Cependant, c’est bien sous le gouvernement Hariri qu’ont été déclenchées, il y a un an, d’importantes manifestations récla­mant un profond renouvellement de la classe politique nationale, accusée d’être incompétente et corrompue. D’où la difficulté de la tâche de Hariri, appelé à satisfaire à la fois les Libanais et la communauté internationale. Ce que n’avait pas réussi à faire son successeur, Hassane Diab, qui, au contraire, a vite été confronté à une sérieuse crise socioéconomique aggravée par les effets de la pandémie de Covid-19, et qui a finalement dû démissionner après l’explosion de Beyrouth. Son successeur, Mustapha Adib, a également renoncé le mois dernier, quelques semaines seule­ment après sa désignation, confronté aux blocages des deux principaux partis chiites, le Hezbollah et Amal, dans ses tenta­tives de formation d’un nouveau gouvernement. En effet, Mustapha Adib devait former un cabinet chargé de mettre en place des réformes indispensables au déblocage d’une aide inter­nationale dans un délai de deux semaines, annoncé par le prési­dent français Macron lors de sa visite début septembre au Liban. Ce délai manqué, dans un pays multiconfessionnel habitué à d’interminables marchandages entre les partis au pouvoir accu­sés de corruption par la rue, avait suscité l’ire du président fran­çais qui a fustigé une trahison collective lors d’un discours tenu le lendemain de la démission d’Adib. Macron avait accordé un délai supplémentaire de quatre à six semaines pour former ce gouvernement, évoquant une dernière chance.

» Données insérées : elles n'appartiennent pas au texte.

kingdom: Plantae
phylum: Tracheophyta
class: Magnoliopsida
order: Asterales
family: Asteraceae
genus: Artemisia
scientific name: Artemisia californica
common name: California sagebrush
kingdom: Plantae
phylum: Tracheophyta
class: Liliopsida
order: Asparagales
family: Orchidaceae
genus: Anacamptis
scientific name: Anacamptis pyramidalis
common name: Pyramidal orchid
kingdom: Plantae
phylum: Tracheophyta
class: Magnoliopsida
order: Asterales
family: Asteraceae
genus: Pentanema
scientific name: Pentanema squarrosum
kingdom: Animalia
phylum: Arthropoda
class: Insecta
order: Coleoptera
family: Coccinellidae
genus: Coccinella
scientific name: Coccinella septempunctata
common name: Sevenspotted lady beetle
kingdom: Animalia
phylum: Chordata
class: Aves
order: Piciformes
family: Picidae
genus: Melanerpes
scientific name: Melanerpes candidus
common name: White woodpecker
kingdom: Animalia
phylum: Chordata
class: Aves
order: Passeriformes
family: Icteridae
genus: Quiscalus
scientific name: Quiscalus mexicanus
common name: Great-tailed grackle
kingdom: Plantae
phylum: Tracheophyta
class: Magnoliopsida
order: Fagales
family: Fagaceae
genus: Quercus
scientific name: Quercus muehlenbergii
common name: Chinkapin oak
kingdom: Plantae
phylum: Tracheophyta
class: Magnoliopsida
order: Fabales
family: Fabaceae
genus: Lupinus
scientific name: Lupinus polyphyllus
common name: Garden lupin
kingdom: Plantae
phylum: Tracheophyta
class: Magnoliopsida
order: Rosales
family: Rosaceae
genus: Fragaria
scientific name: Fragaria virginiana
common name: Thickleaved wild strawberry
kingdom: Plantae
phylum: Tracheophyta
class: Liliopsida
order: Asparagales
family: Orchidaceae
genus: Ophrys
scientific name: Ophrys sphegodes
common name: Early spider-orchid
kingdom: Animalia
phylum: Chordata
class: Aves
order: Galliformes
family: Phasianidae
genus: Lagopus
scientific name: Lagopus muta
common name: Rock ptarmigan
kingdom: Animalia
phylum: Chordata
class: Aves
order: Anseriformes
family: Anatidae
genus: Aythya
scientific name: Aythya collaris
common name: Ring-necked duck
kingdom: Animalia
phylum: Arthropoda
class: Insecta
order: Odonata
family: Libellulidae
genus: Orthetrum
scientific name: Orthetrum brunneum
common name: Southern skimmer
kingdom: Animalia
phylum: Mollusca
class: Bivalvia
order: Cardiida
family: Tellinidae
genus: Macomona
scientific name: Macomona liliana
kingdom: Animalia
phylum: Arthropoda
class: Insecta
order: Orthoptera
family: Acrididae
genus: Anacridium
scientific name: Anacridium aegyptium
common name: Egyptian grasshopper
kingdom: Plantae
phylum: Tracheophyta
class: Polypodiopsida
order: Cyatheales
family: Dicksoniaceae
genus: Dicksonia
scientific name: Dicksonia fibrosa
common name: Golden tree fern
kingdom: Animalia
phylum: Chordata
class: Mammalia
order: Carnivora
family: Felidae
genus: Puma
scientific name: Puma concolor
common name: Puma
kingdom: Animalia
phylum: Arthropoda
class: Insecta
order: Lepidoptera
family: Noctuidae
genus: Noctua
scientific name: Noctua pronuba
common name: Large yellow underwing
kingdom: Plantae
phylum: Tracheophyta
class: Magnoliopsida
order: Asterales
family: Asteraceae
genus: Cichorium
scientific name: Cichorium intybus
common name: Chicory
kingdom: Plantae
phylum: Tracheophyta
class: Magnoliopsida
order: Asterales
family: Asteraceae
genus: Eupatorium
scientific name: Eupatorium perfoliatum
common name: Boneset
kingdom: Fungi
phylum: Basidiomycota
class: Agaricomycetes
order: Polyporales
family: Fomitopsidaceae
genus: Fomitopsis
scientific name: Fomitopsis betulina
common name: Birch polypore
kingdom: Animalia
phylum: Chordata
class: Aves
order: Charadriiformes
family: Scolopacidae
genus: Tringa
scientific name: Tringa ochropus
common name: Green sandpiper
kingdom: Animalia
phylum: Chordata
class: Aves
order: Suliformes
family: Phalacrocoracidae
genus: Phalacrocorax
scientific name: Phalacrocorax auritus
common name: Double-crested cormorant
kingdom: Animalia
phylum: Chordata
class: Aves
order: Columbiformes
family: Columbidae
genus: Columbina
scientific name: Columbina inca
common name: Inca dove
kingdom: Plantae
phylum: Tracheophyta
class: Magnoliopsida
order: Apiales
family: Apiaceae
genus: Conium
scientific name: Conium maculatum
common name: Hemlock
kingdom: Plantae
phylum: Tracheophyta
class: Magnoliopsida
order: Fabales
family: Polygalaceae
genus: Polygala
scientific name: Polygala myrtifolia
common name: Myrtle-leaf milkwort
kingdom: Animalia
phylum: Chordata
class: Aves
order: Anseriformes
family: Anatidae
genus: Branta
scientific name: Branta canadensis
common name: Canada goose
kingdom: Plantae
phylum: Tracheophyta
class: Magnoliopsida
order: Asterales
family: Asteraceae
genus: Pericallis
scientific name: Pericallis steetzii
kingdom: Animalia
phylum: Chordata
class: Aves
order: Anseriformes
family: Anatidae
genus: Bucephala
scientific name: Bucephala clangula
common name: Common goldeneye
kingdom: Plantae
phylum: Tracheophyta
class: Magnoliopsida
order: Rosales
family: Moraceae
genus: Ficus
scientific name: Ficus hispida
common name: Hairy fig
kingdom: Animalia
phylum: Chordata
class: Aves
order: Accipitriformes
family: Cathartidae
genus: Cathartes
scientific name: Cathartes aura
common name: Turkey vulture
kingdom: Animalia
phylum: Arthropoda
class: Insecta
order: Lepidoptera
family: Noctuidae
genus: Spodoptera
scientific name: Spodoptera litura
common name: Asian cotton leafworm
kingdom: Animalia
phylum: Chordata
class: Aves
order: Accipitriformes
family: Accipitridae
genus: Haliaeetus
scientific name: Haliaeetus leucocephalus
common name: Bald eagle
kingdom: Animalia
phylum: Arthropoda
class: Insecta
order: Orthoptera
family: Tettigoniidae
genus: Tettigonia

Dans le Liban multiconfessionnel à l’équilibre politique déli­cat, la formation d’un gouvernement peut prendre plusieurs mois de négociations. Conscient de cette situation, la deuxième confé­rence internationale de soutien au Liban après la gigantesque explosion au port de Beyrouth a été reportée à novembre et non en octobre. « Se tiendra, conformément aux engagements que nous avions pris, au courant du mois de novembre, une réunion de soutien humanitaire au Liban », a déclaré Jean-Yves Le Drian, chef de la diplomatie française, devant la commission des affaires étrangères de l’Assemblée nationale de l’Onu. Le prési­dent français avait évoqué la tenue de cette conférence de sou­tien en octobre lors de sa deuxième visite à Beyrouth, le 1er septembre. Cette conférence permettra de passer à la deuxième étape, celle de la reconstruction du port et des quartiers de Beyrouth touchés, après celle de l’urgence. Une première confé­rence internationale le 9 août, sous coprésidence française et de l’Onu, avait permis de rassembler 250 millions d’euros d’enga­gements d’aide pour faire face aux conséquences de l’explosion survenue le 4 août. Une nouvelle réunion du Groupe International de Soutien (GIS) au Liban se tiendra dans quelques jours.